HOW TO COMPLETE THIS TASK:
Return verbatim every line from the start of the items through the line containing "Arbeits Shorts", with both ends included.

▼

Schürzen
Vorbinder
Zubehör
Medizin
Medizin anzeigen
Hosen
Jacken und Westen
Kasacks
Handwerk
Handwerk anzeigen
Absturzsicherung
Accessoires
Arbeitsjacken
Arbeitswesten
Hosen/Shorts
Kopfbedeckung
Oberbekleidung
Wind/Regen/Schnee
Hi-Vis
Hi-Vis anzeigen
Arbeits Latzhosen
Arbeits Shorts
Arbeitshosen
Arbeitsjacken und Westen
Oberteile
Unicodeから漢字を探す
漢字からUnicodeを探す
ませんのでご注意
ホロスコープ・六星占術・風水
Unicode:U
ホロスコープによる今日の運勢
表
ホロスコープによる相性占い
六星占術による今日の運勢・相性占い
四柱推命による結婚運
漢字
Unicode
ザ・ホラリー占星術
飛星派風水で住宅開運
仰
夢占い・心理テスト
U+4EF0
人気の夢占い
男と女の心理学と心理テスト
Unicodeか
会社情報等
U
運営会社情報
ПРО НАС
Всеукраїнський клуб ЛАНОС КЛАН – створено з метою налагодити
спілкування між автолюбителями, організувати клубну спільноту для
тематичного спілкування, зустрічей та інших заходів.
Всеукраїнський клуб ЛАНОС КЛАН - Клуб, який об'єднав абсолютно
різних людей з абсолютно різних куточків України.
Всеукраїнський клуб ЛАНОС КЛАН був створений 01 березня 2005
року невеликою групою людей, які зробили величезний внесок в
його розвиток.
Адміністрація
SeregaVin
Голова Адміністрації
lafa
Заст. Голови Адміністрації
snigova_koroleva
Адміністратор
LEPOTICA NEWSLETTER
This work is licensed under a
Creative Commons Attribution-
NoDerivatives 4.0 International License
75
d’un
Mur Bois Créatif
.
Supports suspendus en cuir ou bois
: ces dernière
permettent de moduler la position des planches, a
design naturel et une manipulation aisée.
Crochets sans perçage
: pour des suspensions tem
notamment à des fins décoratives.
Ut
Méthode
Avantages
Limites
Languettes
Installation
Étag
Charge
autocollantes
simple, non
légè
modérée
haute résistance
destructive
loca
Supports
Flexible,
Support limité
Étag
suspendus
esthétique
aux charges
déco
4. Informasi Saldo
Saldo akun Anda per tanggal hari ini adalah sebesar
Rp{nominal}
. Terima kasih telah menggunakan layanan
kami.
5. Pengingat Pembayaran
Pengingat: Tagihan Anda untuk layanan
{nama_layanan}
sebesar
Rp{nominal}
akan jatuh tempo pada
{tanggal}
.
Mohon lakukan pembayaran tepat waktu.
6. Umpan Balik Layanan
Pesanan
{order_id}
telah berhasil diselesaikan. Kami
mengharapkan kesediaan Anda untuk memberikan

▲

RESULT OF THIS TASK:
Schürzen
Vorbinder
Zubehör
Medizin
Medizin anzeigen
Hosen
Jacken und Westen
Kasacks
Handwerk
Handwerk anzeigen
Absturzsicherung
Accessoires
Arbeitsjacken
Arbeitswesten
Hosen/Shorts
Kopfbedeckung
Oberbekleidung
Wind/Regen/Schnee
Hi-Vis
Hi-Vis anzeigen
Arbeits Latzhosen
Arbeits Shorts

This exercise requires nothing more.